Govt Puts In New Filter To Weed Out Chinese Access To Indian Market


The Indian government on Thursday night made an important amendment in its public finance rule to scrutinize procurement of goods and services from bidders of countries that share a land border with India on the grounds of defence concerns and national security.

Aimed largely at adversarial neighbours, India’s punitive trade action exempt countries to which India extends lines of credit or provides development assistance.



Here are a few things about the notification you should know:

Which Countries Are At The Receiving End?

India shares a land border with seven countries, namely China, Nepal, Bhutan, Pakistan, Bangladesh and Myanmar. According to the Ministry of External Affairs website, India has extended credit to Bangladesh, Nepal and Myanmar. India is engaged in developmental works in Bhutan and has disbursed over ₹424 crores in loans and grants in FY21. These countries are exempted from the new order.

What The Notification Mandates

Companies from China will now have to register with a committee set up by the Department for Promotion and Industry and Internal Trade (DPIIT) before they can become eligible to bid for a government tender.


“As per the Order, any bidder from such countries sharing a land border with India will be eligible to bid in any procurement whether of goods, services (including consultancy services and non-consultancy services) or works (including turnkey projects) only if the bidder is registered with the competent authority,” the order said.

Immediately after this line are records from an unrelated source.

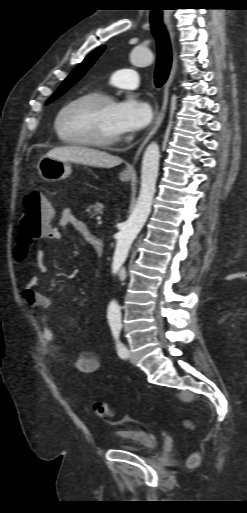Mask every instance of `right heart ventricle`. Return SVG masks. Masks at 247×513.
<instances>
[{
  "label": "right heart ventricle",
  "instance_id": "obj_1",
  "mask_svg": "<svg viewBox=\"0 0 247 513\" xmlns=\"http://www.w3.org/2000/svg\"><path fill=\"white\" fill-rule=\"evenodd\" d=\"M63 141L68 142L67 139L60 137Z\"/></svg>",
  "mask_w": 247,
  "mask_h": 513
}]
</instances>
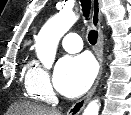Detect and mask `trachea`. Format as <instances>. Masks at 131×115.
Masks as SVG:
<instances>
[{
  "instance_id": "obj_1",
  "label": "trachea",
  "mask_w": 131,
  "mask_h": 115,
  "mask_svg": "<svg viewBox=\"0 0 131 115\" xmlns=\"http://www.w3.org/2000/svg\"><path fill=\"white\" fill-rule=\"evenodd\" d=\"M81 6L83 15L88 20L90 8H91V0H81ZM98 39V32L96 30H91L88 34V40L92 45H95Z\"/></svg>"
}]
</instances>
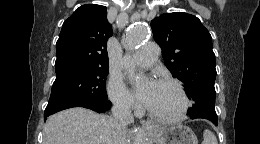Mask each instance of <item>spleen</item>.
<instances>
[{"label": "spleen", "mask_w": 260, "mask_h": 144, "mask_svg": "<svg viewBox=\"0 0 260 144\" xmlns=\"http://www.w3.org/2000/svg\"><path fill=\"white\" fill-rule=\"evenodd\" d=\"M203 138V144H218L216 136L208 129L204 130Z\"/></svg>", "instance_id": "spleen-1"}]
</instances>
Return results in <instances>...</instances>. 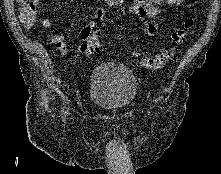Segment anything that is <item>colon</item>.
Segmentation results:
<instances>
[{
	"instance_id": "colon-1",
	"label": "colon",
	"mask_w": 221,
	"mask_h": 174,
	"mask_svg": "<svg viewBox=\"0 0 221 174\" xmlns=\"http://www.w3.org/2000/svg\"><path fill=\"white\" fill-rule=\"evenodd\" d=\"M20 5L19 17L25 27H31L37 19V5L39 0H17ZM197 0H191V3H196ZM193 26V19L188 18L183 25L172 35V46L164 49L153 55H140L139 52H134L136 57H140L139 65L148 70H158L164 67L175 54L176 47L183 42L187 32ZM82 44L80 46L81 53L92 55L98 51L100 47L99 39L100 32L96 29L81 31Z\"/></svg>"
}]
</instances>
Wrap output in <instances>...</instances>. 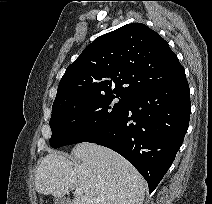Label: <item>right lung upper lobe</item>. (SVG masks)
<instances>
[{"label": "right lung upper lobe", "mask_w": 212, "mask_h": 204, "mask_svg": "<svg viewBox=\"0 0 212 204\" xmlns=\"http://www.w3.org/2000/svg\"><path fill=\"white\" fill-rule=\"evenodd\" d=\"M183 73L176 54L158 33L141 23L127 24L95 39L68 66L52 108L111 95L112 90L129 97Z\"/></svg>", "instance_id": "cb5924a9"}]
</instances>
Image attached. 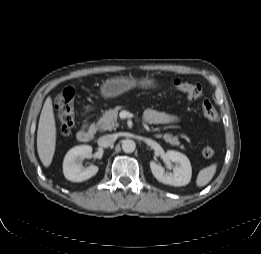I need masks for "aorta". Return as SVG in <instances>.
<instances>
[{
    "instance_id": "aorta-1",
    "label": "aorta",
    "mask_w": 261,
    "mask_h": 254,
    "mask_svg": "<svg viewBox=\"0 0 261 254\" xmlns=\"http://www.w3.org/2000/svg\"><path fill=\"white\" fill-rule=\"evenodd\" d=\"M136 148V144L133 140L126 139L122 142V150L125 153H132Z\"/></svg>"
}]
</instances>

Political and security clearance from the Ministries of External and Home Affairs will be mandatory to get the registration certificate.

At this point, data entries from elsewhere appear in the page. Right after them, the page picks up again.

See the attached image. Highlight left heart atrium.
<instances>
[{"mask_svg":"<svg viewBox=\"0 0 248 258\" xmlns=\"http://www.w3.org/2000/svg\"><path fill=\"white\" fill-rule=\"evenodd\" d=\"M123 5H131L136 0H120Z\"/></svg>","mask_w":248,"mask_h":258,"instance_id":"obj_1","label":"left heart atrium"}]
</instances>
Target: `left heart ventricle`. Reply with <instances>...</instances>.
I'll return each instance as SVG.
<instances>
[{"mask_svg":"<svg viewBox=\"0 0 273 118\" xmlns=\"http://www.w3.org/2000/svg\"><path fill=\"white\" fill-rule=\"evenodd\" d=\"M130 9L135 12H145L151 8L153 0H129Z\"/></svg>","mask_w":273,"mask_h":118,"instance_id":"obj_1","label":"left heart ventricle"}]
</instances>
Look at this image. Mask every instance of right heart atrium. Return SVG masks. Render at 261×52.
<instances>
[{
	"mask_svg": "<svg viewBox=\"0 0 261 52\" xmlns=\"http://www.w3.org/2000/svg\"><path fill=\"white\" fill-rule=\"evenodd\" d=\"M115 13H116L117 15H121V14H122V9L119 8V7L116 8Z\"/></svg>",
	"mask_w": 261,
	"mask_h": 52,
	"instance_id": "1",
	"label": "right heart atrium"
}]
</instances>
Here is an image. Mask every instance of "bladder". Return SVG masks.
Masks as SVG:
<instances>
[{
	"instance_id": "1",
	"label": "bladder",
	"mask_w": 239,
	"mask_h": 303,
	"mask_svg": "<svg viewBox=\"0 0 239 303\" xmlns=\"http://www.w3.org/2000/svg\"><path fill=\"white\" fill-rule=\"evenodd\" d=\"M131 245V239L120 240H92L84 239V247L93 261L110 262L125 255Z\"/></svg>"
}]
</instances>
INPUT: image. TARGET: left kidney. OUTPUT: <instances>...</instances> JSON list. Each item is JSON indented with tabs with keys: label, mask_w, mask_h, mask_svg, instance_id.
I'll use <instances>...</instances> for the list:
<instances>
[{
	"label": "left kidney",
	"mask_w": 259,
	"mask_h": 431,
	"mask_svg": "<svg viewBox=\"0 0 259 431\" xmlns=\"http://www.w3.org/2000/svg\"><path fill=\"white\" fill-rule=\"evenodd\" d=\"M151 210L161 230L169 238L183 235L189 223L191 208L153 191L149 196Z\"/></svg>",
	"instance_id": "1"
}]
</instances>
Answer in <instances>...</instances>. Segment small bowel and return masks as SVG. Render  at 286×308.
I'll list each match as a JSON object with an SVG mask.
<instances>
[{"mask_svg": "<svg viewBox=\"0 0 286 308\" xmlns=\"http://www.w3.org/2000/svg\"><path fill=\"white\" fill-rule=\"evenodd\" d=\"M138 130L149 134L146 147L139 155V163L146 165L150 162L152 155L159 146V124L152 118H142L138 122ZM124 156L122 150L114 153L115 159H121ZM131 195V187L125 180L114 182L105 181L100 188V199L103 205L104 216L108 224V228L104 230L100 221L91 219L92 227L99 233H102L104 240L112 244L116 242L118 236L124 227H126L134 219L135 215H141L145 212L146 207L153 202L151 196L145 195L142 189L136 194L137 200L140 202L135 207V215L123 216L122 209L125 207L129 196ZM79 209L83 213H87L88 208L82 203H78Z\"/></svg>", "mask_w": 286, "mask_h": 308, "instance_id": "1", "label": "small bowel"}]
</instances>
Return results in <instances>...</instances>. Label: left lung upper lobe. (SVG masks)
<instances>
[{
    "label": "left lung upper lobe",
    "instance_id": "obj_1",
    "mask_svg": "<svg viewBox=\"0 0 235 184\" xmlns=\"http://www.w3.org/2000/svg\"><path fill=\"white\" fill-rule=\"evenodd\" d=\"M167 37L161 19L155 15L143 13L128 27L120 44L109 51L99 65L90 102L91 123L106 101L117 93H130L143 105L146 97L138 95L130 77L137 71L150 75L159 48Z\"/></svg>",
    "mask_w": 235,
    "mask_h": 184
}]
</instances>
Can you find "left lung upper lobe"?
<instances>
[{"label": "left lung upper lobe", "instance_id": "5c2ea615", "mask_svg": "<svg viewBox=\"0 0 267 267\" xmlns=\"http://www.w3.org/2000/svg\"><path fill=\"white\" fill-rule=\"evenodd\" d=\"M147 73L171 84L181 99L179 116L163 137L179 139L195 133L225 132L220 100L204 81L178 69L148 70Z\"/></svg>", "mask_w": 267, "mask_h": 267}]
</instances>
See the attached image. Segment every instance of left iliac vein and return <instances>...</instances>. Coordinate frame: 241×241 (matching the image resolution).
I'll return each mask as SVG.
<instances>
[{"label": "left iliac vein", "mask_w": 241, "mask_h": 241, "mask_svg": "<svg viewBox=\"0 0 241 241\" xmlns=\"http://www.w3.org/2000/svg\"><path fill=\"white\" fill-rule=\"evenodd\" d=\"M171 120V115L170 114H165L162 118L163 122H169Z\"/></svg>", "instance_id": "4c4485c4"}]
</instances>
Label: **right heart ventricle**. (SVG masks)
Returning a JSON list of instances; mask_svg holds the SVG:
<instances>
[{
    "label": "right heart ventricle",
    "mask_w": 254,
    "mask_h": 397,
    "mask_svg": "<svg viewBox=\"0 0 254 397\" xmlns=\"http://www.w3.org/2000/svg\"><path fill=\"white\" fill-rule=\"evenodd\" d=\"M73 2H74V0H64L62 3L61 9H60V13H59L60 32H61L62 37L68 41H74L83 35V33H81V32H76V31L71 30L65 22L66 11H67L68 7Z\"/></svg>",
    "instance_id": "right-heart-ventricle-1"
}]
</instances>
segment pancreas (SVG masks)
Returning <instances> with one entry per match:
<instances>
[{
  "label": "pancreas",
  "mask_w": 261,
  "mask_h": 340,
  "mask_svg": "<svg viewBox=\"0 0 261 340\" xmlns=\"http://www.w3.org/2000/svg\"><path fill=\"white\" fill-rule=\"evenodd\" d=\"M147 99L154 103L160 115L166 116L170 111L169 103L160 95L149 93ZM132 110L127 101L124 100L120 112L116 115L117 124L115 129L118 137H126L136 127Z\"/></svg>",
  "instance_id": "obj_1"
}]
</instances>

Applicable To All States, All Govt Bodies

Apart from attached ministries and departments, and subordinate bodies, this new order will be applicable to all autonomous bodies, public sector banks and financial institutions, central public sector enterprises, public-private partnerships receiving financial support from the government or public sector undertakings, union territories and National Capital Territory (NCT) of Delhi.

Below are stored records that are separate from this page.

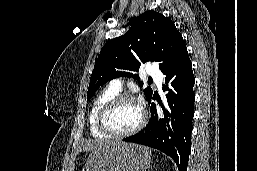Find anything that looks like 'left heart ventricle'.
Segmentation results:
<instances>
[{
    "label": "left heart ventricle",
    "mask_w": 257,
    "mask_h": 171,
    "mask_svg": "<svg viewBox=\"0 0 257 171\" xmlns=\"http://www.w3.org/2000/svg\"><path fill=\"white\" fill-rule=\"evenodd\" d=\"M141 119V110L135 103H122L109 114L108 126L114 132H126L133 129Z\"/></svg>",
    "instance_id": "left-heart-ventricle-1"
}]
</instances>
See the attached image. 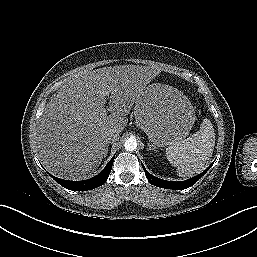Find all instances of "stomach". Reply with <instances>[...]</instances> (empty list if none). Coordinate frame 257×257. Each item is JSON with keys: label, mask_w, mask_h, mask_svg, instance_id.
<instances>
[{"label": "stomach", "mask_w": 257, "mask_h": 257, "mask_svg": "<svg viewBox=\"0 0 257 257\" xmlns=\"http://www.w3.org/2000/svg\"><path fill=\"white\" fill-rule=\"evenodd\" d=\"M137 125L157 147L172 146L186 138L195 122L189 99L168 85L151 84L135 103Z\"/></svg>", "instance_id": "obj_1"}]
</instances>
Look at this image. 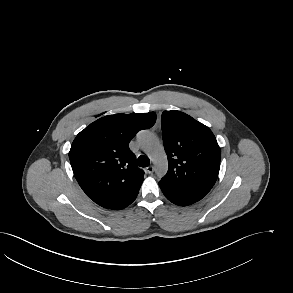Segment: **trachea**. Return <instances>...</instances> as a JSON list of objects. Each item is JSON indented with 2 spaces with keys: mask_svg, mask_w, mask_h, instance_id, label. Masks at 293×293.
Here are the masks:
<instances>
[{
  "mask_svg": "<svg viewBox=\"0 0 293 293\" xmlns=\"http://www.w3.org/2000/svg\"><path fill=\"white\" fill-rule=\"evenodd\" d=\"M138 165L140 167H148L150 165V160L147 156L145 155H140L138 157Z\"/></svg>",
  "mask_w": 293,
  "mask_h": 293,
  "instance_id": "trachea-1",
  "label": "trachea"
}]
</instances>
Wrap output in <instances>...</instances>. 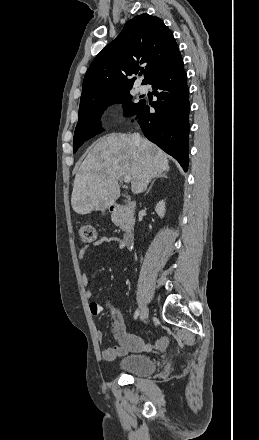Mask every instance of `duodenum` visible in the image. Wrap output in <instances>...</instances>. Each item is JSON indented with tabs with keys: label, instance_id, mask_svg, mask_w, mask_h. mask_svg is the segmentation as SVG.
Returning a JSON list of instances; mask_svg holds the SVG:
<instances>
[{
	"label": "duodenum",
	"instance_id": "duodenum-1",
	"mask_svg": "<svg viewBox=\"0 0 259 440\" xmlns=\"http://www.w3.org/2000/svg\"><path fill=\"white\" fill-rule=\"evenodd\" d=\"M135 209V203L133 201H129L127 203L119 204L114 203L109 207V210L115 216H119L121 214H132ZM123 241L126 247H132L134 243V231L132 227H128L123 234Z\"/></svg>",
	"mask_w": 259,
	"mask_h": 440
}]
</instances>
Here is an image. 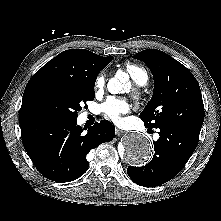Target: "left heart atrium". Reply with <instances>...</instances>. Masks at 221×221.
Here are the masks:
<instances>
[{
	"instance_id": "1",
	"label": "left heart atrium",
	"mask_w": 221,
	"mask_h": 221,
	"mask_svg": "<svg viewBox=\"0 0 221 221\" xmlns=\"http://www.w3.org/2000/svg\"><path fill=\"white\" fill-rule=\"evenodd\" d=\"M130 109L131 106L127 100L115 97H109L102 104L104 116L115 124L122 123V115L128 113Z\"/></svg>"
}]
</instances>
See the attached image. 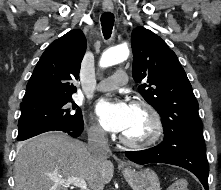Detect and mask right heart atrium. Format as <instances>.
Returning a JSON list of instances; mask_svg holds the SVG:
<instances>
[{
  "instance_id": "d8ad5b80",
  "label": "right heart atrium",
  "mask_w": 221,
  "mask_h": 190,
  "mask_svg": "<svg viewBox=\"0 0 221 190\" xmlns=\"http://www.w3.org/2000/svg\"><path fill=\"white\" fill-rule=\"evenodd\" d=\"M89 135L92 139L101 141L105 137V132L99 124L92 123L89 127Z\"/></svg>"
}]
</instances>
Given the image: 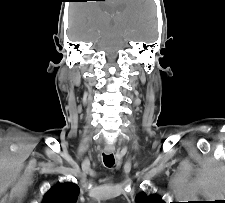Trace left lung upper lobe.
<instances>
[{
  "instance_id": "left-lung-upper-lobe-1",
  "label": "left lung upper lobe",
  "mask_w": 225,
  "mask_h": 203,
  "mask_svg": "<svg viewBox=\"0 0 225 203\" xmlns=\"http://www.w3.org/2000/svg\"><path fill=\"white\" fill-rule=\"evenodd\" d=\"M136 202L137 203H165L156 194L147 195L145 192H142L139 195H137Z\"/></svg>"
}]
</instances>
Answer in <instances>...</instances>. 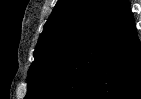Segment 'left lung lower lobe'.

The notification mandates that the Registration Committee under DPIIT shall be headed by an officer, not below the rank of joint secretary and will have officials from MHA, MEA and other concerned departments as members.

Against WTO guidelines?

Legal experts deny that India’s policy is against the WTO guidelines.”India has not acceded to the Plurilateral Agreement on Government Procurement (‘GPA’) and is only an observer. As such, the amendment in their General Financial Rules 2017 is not falling afoul of their WTO commitments especially considering that such changes have been made for reasons of national security,” says Dinesh Agrawal, Executive Director of law firm Khaitan & Co.